Calibã e a Bruxa, de Silvia Federici*
A autora mostra como a caça às bruxas na Europa do século XV e o controle sobre a capacidade reprodutiva da mulher foram fundamentais para o avanço do sistema capitalista.
É uma leitura importante por explicar a divisão de gênero no trabalho e na lógica de funcionamento do sistema capitalista. Isso reflete-se na forma de organização do mercado de trabalho no Brasil. No caso, por que a maioria dos postos de cuidado e serviços domésticos é ocupada por mulheres negras?

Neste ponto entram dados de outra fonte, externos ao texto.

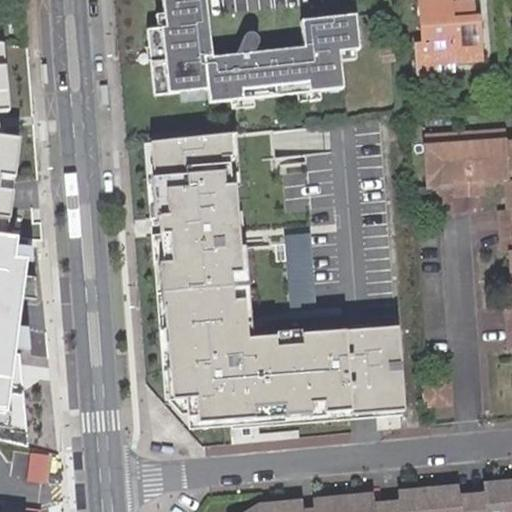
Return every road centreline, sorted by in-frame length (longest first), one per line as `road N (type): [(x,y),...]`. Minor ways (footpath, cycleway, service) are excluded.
road 1 (primary): [(67,0),(105,481)]
road 2 (residential): [(105,481),(511,446)]
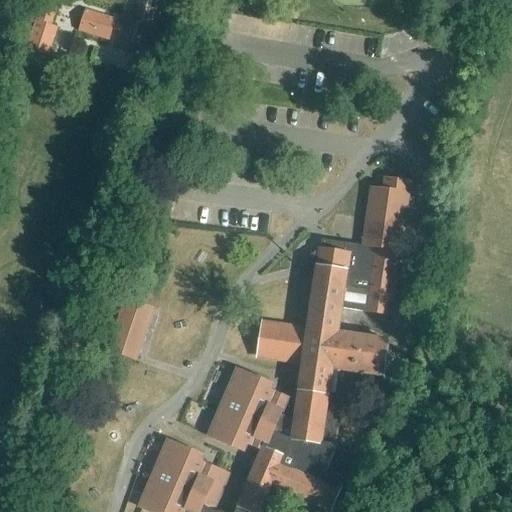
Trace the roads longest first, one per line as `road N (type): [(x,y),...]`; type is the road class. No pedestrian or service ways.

Uma de suas principais referências bibliográficas é Maryse Condé, escritora guadalupense. Uma nova versão de livro de Condé, Eu, Tituba: A Bruxa Negra de Salem, foi traduzida no Brasil. Esse romance baseado é em fatos reais que narram um pouco do que foi a caça às bruxas nas Américas.
Federici reconhece que o termo “bruxa” nasceu com as mulheres negras e indígenas no Sul Global. Além disso, segundo a reflexão de Federici, o processo colonizatório não teria acontecido sem sua caça aqui também. A caça às bruxas é uma realidade até hoje em África.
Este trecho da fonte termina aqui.